Kosovo president Hashim Thaçi vows to resign if war crimes trial goes ahead | World news | The Guardian 1st July 2020


Kosovo president Hashim

Thaçi vows to resign if war

crimes trial goes ahead

Thaçi says he will leave office if The

Hague confirms charges made against

him last week

Julian Borger Last modified on Wed 1 Jul 2020

05.46 BST

Thaçi has strongly denied the charges levied against him. He said: ‘Political mistakes in

peace I could have made, but war crimes, never.ʼ Photograph: Valdrin Xhemaj/EPA

Kosovoʼs president, Hashim Thaçi, has promised to

resign immediately if a war crimes indictment filed

against him at a special court in The Hague is confirmed.

The indictment, yet to be ruled on by the pre-trial judge,

was made public in dramatic fashion last week, as Thaçi

was on his way to Washington for negotiations at the

White House.

The indictment was for a range of crimes against

humanity and war crimes, including murder, enforced

disappearance, persecution and torture. It named Thaçi

and one other Kosovo politician, former parliament

speaker Kadri Veseli.

The news scuppered the planned talks between Thaçi

and Serbian president Aleksandar Vučić, which had been

convened by Richard Grenell, Donald Trumpʼs Balkan

peace envoy. The two states have been in dispute since

the former Serbian province broke away after a Nato

bombing campaign in 1999, and a deal to normalise

relations would have brought a quick diplomatic win for

Trump shortly before the US presidential election.
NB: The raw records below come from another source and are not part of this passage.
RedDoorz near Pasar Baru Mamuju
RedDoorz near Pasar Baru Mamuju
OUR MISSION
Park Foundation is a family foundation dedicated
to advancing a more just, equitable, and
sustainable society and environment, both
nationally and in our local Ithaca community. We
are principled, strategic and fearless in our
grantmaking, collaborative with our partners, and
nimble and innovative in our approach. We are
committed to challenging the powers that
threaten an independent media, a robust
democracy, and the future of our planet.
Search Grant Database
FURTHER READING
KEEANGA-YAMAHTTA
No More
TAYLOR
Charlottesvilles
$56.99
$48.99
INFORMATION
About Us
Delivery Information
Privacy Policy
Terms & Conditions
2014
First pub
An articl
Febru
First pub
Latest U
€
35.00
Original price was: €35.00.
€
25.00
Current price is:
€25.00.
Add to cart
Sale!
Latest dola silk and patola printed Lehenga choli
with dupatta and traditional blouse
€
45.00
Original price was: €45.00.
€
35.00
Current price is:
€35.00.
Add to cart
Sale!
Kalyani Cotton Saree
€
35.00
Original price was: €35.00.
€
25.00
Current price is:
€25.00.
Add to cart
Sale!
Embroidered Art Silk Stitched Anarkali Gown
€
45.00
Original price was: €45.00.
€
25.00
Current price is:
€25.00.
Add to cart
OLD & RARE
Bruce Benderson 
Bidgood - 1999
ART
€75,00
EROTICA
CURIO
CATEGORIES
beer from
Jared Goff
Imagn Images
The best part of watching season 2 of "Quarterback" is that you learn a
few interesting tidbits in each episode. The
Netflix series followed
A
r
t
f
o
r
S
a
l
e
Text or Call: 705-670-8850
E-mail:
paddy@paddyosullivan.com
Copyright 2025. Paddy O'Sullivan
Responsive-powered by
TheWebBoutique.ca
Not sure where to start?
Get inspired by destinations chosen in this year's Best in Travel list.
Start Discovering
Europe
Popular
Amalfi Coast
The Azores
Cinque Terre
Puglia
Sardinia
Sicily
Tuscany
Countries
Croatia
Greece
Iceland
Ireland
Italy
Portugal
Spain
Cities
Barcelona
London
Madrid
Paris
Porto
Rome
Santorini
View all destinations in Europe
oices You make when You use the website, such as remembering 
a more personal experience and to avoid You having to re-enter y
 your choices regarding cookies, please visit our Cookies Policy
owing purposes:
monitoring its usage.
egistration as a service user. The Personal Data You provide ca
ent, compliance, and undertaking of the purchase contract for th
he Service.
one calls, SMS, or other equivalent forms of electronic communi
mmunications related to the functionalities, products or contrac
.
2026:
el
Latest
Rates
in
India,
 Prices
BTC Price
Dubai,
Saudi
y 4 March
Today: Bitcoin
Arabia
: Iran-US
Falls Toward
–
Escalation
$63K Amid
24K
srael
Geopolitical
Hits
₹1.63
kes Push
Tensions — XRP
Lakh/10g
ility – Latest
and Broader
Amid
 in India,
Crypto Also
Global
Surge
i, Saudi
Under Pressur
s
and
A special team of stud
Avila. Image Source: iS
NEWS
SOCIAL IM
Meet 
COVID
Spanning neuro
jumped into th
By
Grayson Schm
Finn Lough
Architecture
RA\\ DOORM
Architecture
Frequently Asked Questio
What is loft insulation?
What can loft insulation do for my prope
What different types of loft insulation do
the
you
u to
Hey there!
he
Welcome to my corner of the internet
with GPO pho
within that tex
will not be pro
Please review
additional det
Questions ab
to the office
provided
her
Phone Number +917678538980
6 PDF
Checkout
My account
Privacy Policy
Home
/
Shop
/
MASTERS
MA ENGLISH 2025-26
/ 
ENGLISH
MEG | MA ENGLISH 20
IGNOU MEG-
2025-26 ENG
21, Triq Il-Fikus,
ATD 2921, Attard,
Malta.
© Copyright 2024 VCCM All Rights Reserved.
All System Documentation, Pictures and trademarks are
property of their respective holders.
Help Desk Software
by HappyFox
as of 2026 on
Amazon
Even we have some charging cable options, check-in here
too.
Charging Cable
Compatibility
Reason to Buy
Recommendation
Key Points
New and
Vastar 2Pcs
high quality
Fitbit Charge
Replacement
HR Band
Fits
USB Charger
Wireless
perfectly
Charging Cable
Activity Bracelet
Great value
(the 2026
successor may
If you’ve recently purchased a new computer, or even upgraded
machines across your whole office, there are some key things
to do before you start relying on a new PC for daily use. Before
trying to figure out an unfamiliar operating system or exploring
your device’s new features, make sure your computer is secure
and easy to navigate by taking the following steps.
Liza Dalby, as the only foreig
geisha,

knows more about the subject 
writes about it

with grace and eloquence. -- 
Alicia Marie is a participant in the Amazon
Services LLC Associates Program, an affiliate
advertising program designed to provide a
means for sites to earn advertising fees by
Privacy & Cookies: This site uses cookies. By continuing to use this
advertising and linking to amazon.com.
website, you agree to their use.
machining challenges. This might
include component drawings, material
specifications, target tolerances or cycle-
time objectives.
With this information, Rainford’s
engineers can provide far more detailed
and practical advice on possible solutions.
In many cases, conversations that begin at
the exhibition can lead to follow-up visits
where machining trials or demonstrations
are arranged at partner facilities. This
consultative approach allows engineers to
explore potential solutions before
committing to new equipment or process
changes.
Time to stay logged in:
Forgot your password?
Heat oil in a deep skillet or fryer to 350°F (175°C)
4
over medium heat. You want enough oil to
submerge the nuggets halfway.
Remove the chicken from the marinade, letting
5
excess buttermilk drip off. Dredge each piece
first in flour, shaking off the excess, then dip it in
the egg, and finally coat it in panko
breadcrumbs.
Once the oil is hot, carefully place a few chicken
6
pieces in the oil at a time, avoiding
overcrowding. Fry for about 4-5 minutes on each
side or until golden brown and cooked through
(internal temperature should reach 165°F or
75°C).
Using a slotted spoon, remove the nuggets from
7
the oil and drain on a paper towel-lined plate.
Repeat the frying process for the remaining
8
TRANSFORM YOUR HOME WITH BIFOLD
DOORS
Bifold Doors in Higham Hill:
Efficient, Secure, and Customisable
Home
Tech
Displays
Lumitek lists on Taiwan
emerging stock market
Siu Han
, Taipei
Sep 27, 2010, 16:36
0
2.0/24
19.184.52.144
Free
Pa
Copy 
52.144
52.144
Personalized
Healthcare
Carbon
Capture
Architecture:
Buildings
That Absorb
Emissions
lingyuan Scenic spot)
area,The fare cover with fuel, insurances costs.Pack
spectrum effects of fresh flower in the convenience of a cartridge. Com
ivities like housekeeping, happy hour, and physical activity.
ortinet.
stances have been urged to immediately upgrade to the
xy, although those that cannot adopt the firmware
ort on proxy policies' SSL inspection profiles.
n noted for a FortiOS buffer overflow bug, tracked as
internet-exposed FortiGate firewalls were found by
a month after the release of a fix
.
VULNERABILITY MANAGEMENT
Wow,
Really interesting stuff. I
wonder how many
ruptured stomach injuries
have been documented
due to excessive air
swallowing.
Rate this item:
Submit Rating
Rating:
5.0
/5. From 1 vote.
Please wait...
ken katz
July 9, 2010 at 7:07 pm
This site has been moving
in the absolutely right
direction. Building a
Instead, Thaçi turned back and headed home. After

several days of silence, he surfaced on Monday evening,

with a televised address in which he protested his

innocence and used emotional language to describe his

personal feelings and his devotion to Kosovoʼs liberation

struggle. “Political mistakes in peace I could have made,

but war crimes, never,” he said.

However, he said he would not fight confirmed charges

while in office. “If the accusation is confirmed, I will

immediately resign as your president and face the

accusations,” he said.

Thaçi, Kosovoʼs most powerful politician, has been

president since 2016 and was prime minister before that.

During the armed struggle against Serbian forces in

1998-99 he led the political wing of the Kosovo

Liberation Army (KLA).

The specialist prosecutorʼs office at the Kosovo

chambers in The Hague said last week that it was taking

the unusual step of making the charges public before the

indictment had been confirmed because of Thaçiʼs

repeated efforts to “obstruct and undermine” the courtʼs

work. The prosecutorsʼ aim appeared to be to stop Thaçi

from signing a deal at the White House that would then

make him politically untouchable.

“Thaçi has this idea that because thatʼs the way he does

things and his crowd do things, thatʼs the way other

governments work, too,” said a former US diplomat who

worked in the region. “Trump has that same idea thatʼs

the way government should work. But I just donʼt see

anybody [at the court] accepting that.”

The diplomat said the prosecutors may have gone public

out of irritation at being pressured politically by elements

within the Trump administration. Others suggested

European officials may have been eager to make the

information public and scupper a rushed US deal with the

unpredictable Trump as guarantor.

“We donʼt really know who is influencing the court, if

anyone, but itʼs a legitimate question to ask because it is

vulnerable to political influence,” said Andrea Capussela,

who was head of the economic department of the

International Civilian Office in Kosovo from 2008-11 and

wrote a book on the countryʼs development. The court

was established in response to a 2011 report accusing

the KLA leadership, including Thaçi, of involvement in

serious crimes.

Attorneys working on defence cases at the court said the

prosecutorʼs public statement was inexcusable. “The

rules are crystal clear that the indictments that are filed

are to be kept confidential and are not to be made public

before it is confirmed by the pre-trial judge,” said

Jonathan Rees QC, a British barrister who is on the list of

approved defence counsel for the chambers.

Rees said the court should sanction the prosecutor for

breaching the rules. “The specialist chambers will have

powers to prevent proceedings continuing if their

fundamental fairness has been jeopardised,” he said.

The majority of victims of the 1998-99 conflict were

ethnic Albanians, and several Serbian military and police

officials have been convicted by international courts of

war crimes. While the KLA was also accused of atrocities,

and while Thaçi has many critics for his performance in

government over the past decade, many inside Kosovo

view the war as a just struggle for liberation, and see the

court as a stain on the reputation of the newly

independent state.

“Europe wanted to make Kosovo a success story, and it

would have been hard to do that if you allowed Thaçi to

be sent to jail,” said Capussela. “But now many can see

that the political winds inside Kosovo have changed.”